• INSTRUCTIONS TO FOLLOW: From the data below, return the exact lines starting at the line containing "spooky decorations instantly and at no cost." and ending at the line containing "Here are the", both included, and nothing else.

DATA SECTION Start Marker

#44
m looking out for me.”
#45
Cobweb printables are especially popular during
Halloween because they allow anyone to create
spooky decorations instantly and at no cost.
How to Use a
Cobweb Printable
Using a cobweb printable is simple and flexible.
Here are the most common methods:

DATA SECTION End Marker
DATA SECTION Start Marker

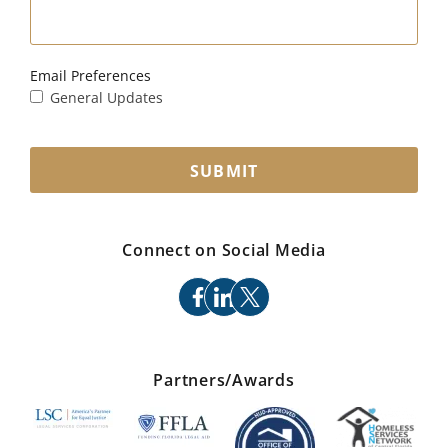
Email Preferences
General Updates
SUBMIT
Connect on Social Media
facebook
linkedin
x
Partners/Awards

DATA SECTION End Marker

• PROBLEM SOLUTION:
spooky decorations instantly and at no cost.
How to Use a
Cobweb Printable
Using a cobweb printable is simple and flexible.
Here are the most common methods:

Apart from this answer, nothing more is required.